Wouldn't it be possible for the software to leave or even dynamically allocate part of the cache for writes and then re-write the file to the HDD in the background? There is a bunch of cool shit you could do really. Thats why in my original post I said we're lacking a really good caching solution.
Asher Richardson
ssd caching for files coming from external storage exists and is widely used, but it doesn't do shit to the files on the internal HDDs
Chase Moore
>magnetic shills
Easton James
>128TB HDD how the fuck
Aaron Torres
I'll give you an example:
>you have a desktop with an 500GB ssd >you want to send 40GB of small files to your NAS through your LAN >instead of waiting 10 years because HDDs have shit random read/write, the ssd cache will suck up all those files quickly and then write it to the hdds
Lincoln Nelson
>Open up my Samsung magician >840Pro, 15.8TB data written Feels good. Yes, I am aware that 840 and 850 are different, but the capacity of writes should be around the same neighbourhood maybe. Owned the SSD since... April 2013. Feels good.
Zachary Brooks
SSD, not HDD.
Jaxon Morales
>many claiming up to two years This is undoubtedly a best case/average use case.

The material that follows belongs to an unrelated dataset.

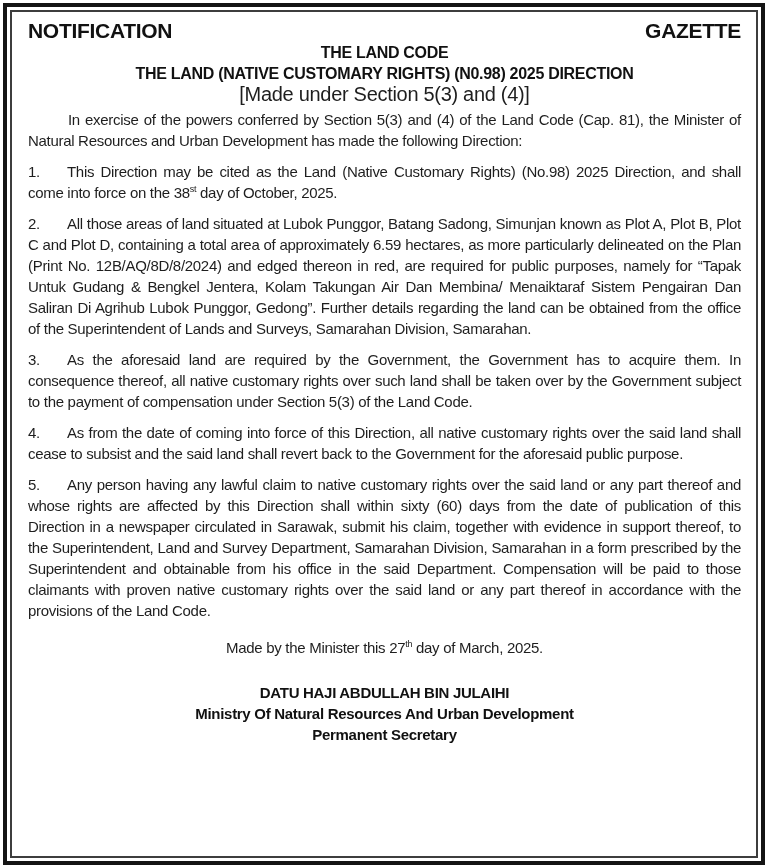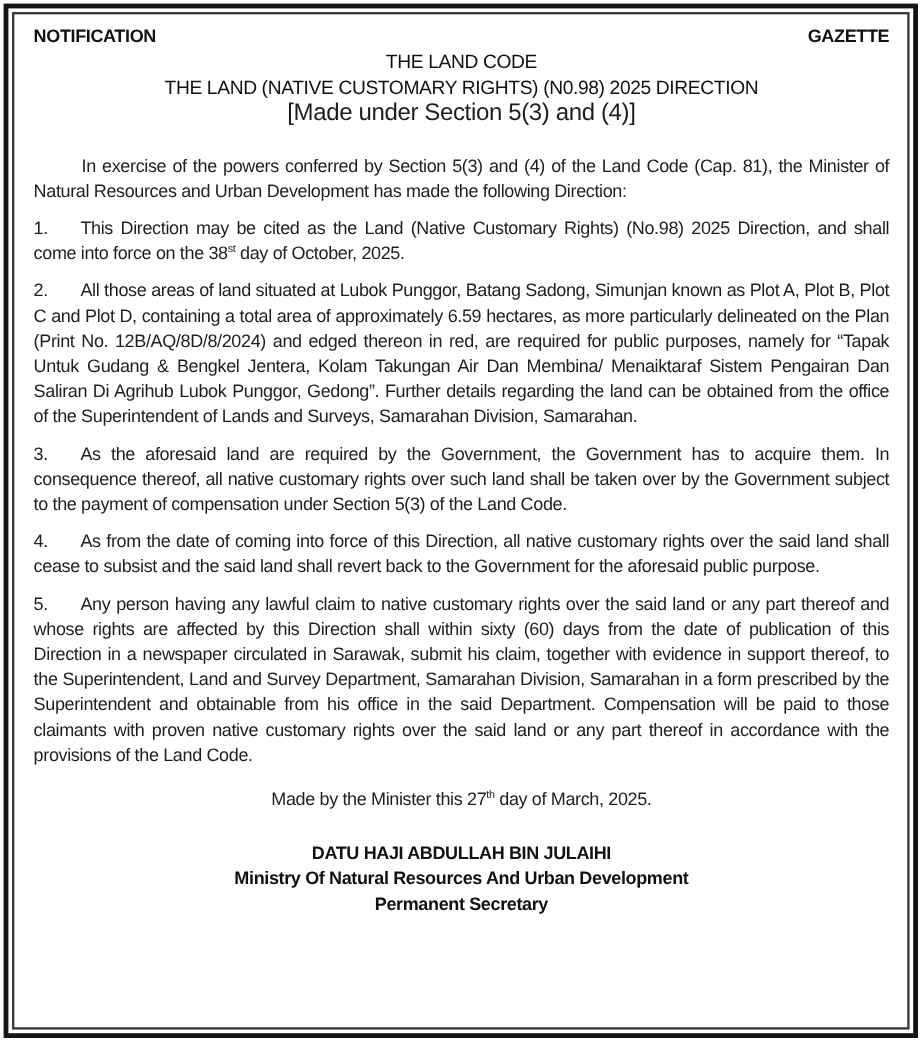"NOTIFICATION" .masthead { font-size: 15px -> 21px }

It's not a static number, it depends on both operating and power-off temperature as well as cell wear. >whoever is cold-storing SSD drives should already know about the better options for longetivity But the consumer has no idea because it's not let know to them by the manufacturer. What happens when fill up some large SSD - do you transfer to an HDD/other? In which case you may as well have used an HDD in the first place. But many won't even bother, and if using an external SSD enclosure, will just put it off to the side to rot. I just don't understand the point of large capacity SSDs being touted or marketed for general use storage where IO is a non-issue.
Mason Jones
Comment on that site says about 25% of SSD's failing after 3 years. Not due to writes but due to the hardware dying. Anyone got more info on this? I have an 840 Pro that is 3 years old.
Isaac Allen
the controller will probably shit itself way longer before the cells, satan
Logan Butler
I'm not getting an SSD just to replace it after just 5 years. This is worse than I expected.
Austin Taylor
It's pathetic you don't have one already.
John Wilson
Manufacturers could sell us 10TB SSD's for $200 RIGHT NOW. But then they would not have a road map to milk us dry for the next few decades.